States that have chronic, long-term, excessive payment accuracy problems will still be subject to financial penalties and the new rules actually increase the likelihood that such states will pay fiscal penalties. However, many states experience short-term problems when, for example, they implement new computer systems, they implement a complex change in policy, or when their caseloads increase because of a downturn in the economy. In these states, it is counterproductive to take away resources at the very time that the state needs more resources to cope with the problem. Under the new system, states with short-term error rate problems will have time to work to correct the problems before they are faced with a fiscal penalty.
Specifically, a state will be subject to fiscal sanction if, with statistical certainty, its combined payment error rate exceeds 105 percent of the national average for two consecutive years. The new rules will go into effect beginning with the 2003 error rates, which will be released next summer. If the new rules had been in effect for 2002 error rates, instead of 20 states being subject to fiscal sanctions, only a handful of states would have received a fiscal penalty. In the future USDA will be able to focus energy on these states that have chronic problems. Another group of states — those that exceeded the threshold for the first year — would have been given notice that their error rates are high and that they are likely to be sanctioned the following year unless they take immediate corrective action. And every state with a combined payment error rate above six percent would be required to work with USDA to develop a corrective action plan to improve performance in future years.
The new QC system also includes new performance bonuses that reward exemplary achievements in payment accuracy and service to eligible households. Specifically, beginning in 2003, in addition awarding bonus funds to states that achieve low or improved error rates, USDA will also reward states with high or improved rates of serving eligible households and in doing so in a timely manner.

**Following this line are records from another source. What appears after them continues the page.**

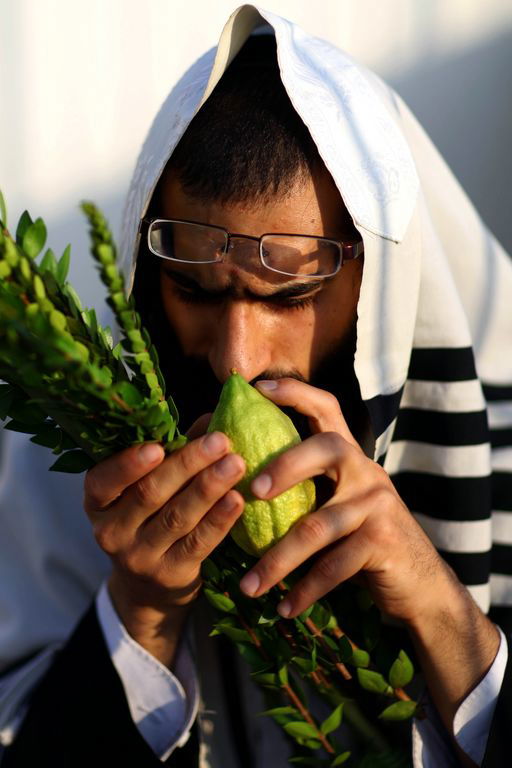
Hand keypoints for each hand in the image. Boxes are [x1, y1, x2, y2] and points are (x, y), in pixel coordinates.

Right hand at [83, 420, 244, 664]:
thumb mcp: (152, 481)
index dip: (129, 465)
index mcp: (98, 499)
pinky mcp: (170, 575)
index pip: (104, 481)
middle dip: (187, 464)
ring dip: (209, 488)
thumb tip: (215, 416)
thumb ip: (177, 449)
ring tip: (236, 464)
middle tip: (220, 442)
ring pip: (176, 517)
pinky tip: (237, 499)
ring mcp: (139, 556)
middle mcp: (111, 530)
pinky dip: (218, 519)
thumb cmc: (152, 514)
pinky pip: (198, 543)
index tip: (158, 447)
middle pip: (149, 493)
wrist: (148, 585)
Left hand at [239, 377, 450, 624]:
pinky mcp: (384, 541)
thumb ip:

 For 2002 USDA did not release a national average for such “negative action” errors, but did publish them for each state. The approximation of a national average of eight percent is based on weighting the state error rates by the level of issuance of food stamp benefits in the state. While not precisely correct, this method closely approximates the national average in earlier years.
 To be sure, these savings are not sought or desired by either federal or state agencies. But in calculating the net cost to the federal government of errors, or the difference between the actual cost of the Program and what it would cost in the absence of errors, the value of benefits not provided due to underpayments must be subtracted.
 In fiscal year 2001, over 90 percent of all overpayments states established were classified as non-fraud. Some of these were innocent errors by households; others were mistakes the states themselves made.